▸ **Document section**

%%

O'BEIRNE: There was a great deal of criticism here, Mr. Ambassador, that the BBC in particular's recent coverage was slanted anti-America and antiwar. How difficult did that make it for the Blair government to make its case to the British public in the face of such hostile media?

MEYER: Well, it all depends on your point of view. I mean, if I were a BBC representative, I would be telling you that my coverage of the war was entirely impartial. There has been a lot of hoo-hah and fisticuffs over the last two or three weeks between Number 10 Downing Street and the BBC about the coverage of the war. Some of this has calmed down a bit now. But we've been having fun and games in the last two or three weeks.

But if you're saying to me, Has that been, in effect, a serious obstacle to the government getting over its message, I have to say, and I'm no longer representing the British government, I have to say I don't think that is the case.

%%

Rewrite the interview transcript starting at "But if you're" and ending at "is the case.", renaming "serious obstacle" as "major hindrance". The listing has no connection to the interview transcript.

Outline annotation listing:
%%

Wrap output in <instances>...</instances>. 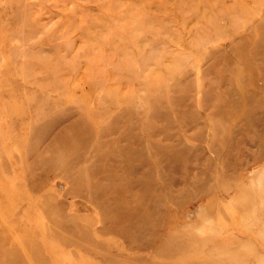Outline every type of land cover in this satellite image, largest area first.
I'll list each match as a JSON object with an SVG mask.
<instances>
[{"label":"rangeland","instance_id":"1","mask_svg":"<svg viewBox=\"0 0 264 264\" xmlns=\"http://www.w3.org/2000/svg\"><path fill=\"white\" fill-rule=\"evenodd\" d=\"M0 264H264V0H0Z\"/></svg>","mask_w":264,"mask_h":264},{"label":"bare ground","instance_id":"2","mask_svg":"<svg viewBox=\"0 0 264 264\" xmlns=\"http://www.w3.org/2000/svg\"><path fill=\"white\" fill-rule=\"evenodd\" d=\"M259 174V173H258ZM191 249V248H190ZM200 250V249H199Z\"/></svg>","mask_w":264,"mask_h":264}]
</instances>
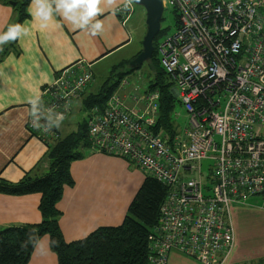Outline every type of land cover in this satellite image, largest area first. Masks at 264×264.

%%

▸ **Final answer**
But if you're saying to me, Has that been, in effect, a major hindrance to the government getting over its message, I have to say, and I'm no longer representing the British government, I have to say I don't think that is the case.